China cracks down on Tiananmen anniversary

Police in China beat and detained political activists marking the 23rd anniversary of the brutal crackdown of the Tiananmen democracy protests on Sunday, rights campaigners said.

Officers used violence against rights defenders in the southeast Fujian province and detained them, while more than 30 petitioners were held in Beijing and forced to return to their home province, the activists reported.

"Around 20 rights defenders were stopped by police and beaten this morning on May First Square," Shi Liping, the wife of activist Lin Bingxing, told AFP by phone from Fuzhou, capital of Fujian province.

"The police said they were going to 'beat them to death'. They took about eight people into custody, including my husband. I fear he has been beaten badly."

Police in Fuzhou, when contacted by AFP, denied anyone had been detained.

People's Liberation Army soldiers stormed into central Beijing on 3 to 4 June 1989, firing upon unarmed demonstrators and citizens, killing hundreds if not thousands, as they ended six weeks of democracy protests on Tiananmen Square.

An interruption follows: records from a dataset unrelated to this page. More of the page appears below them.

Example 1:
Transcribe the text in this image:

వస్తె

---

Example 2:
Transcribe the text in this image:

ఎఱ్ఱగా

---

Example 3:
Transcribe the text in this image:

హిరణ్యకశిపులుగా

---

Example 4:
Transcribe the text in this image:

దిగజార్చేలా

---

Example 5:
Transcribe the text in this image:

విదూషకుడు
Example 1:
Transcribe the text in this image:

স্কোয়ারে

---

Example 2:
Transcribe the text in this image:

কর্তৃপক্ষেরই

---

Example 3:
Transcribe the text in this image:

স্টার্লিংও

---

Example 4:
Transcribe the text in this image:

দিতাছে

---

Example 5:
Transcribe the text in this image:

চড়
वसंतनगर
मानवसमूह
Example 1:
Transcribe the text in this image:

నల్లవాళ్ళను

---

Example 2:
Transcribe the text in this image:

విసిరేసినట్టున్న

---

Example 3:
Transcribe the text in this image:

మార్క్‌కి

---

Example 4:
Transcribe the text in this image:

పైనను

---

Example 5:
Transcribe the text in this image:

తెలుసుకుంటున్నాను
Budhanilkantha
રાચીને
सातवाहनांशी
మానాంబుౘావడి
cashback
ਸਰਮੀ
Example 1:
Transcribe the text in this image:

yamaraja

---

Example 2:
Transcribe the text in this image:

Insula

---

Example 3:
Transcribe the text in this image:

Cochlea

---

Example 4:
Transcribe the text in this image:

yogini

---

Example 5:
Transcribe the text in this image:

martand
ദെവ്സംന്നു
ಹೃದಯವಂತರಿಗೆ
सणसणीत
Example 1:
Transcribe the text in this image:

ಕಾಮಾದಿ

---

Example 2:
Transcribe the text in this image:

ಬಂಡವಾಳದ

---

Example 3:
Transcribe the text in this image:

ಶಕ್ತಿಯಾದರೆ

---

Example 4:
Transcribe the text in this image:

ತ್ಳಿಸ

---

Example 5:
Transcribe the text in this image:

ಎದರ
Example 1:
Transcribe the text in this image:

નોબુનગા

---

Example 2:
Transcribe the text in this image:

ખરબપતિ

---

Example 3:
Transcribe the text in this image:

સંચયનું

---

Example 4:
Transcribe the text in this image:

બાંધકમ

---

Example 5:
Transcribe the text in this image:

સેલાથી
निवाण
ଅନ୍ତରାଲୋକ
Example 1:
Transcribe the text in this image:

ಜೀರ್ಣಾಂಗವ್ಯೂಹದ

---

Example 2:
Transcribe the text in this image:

More than two decades later, Beijing still considers the incident a "counter revolutionary rebellion" and a "political storm" and has refused to acknowledge any wrongdoing or consider compensation for those killed.

In Beijing, police arrested at least 30 activists from eastern China's Zhejiang province at a Beijing railway station Saturday and put them on a bus to their hometown of Wuxi.

"The police told us it was because of 4 June [the day of the crackdown], that during sensitive periods they had to clean up unstable elements," petitioner Xie Qiming, told AFP from the bus.

"No one was beaten, but there were no legal procedures either, they just forced us on to the bus and are sending us home."

Any mention of the protests is banned in state media. The overseas dissident website in recent days urged those opposed to the crackdown to dress in black and "stroll" in public places throughout China on 3 to 4 June.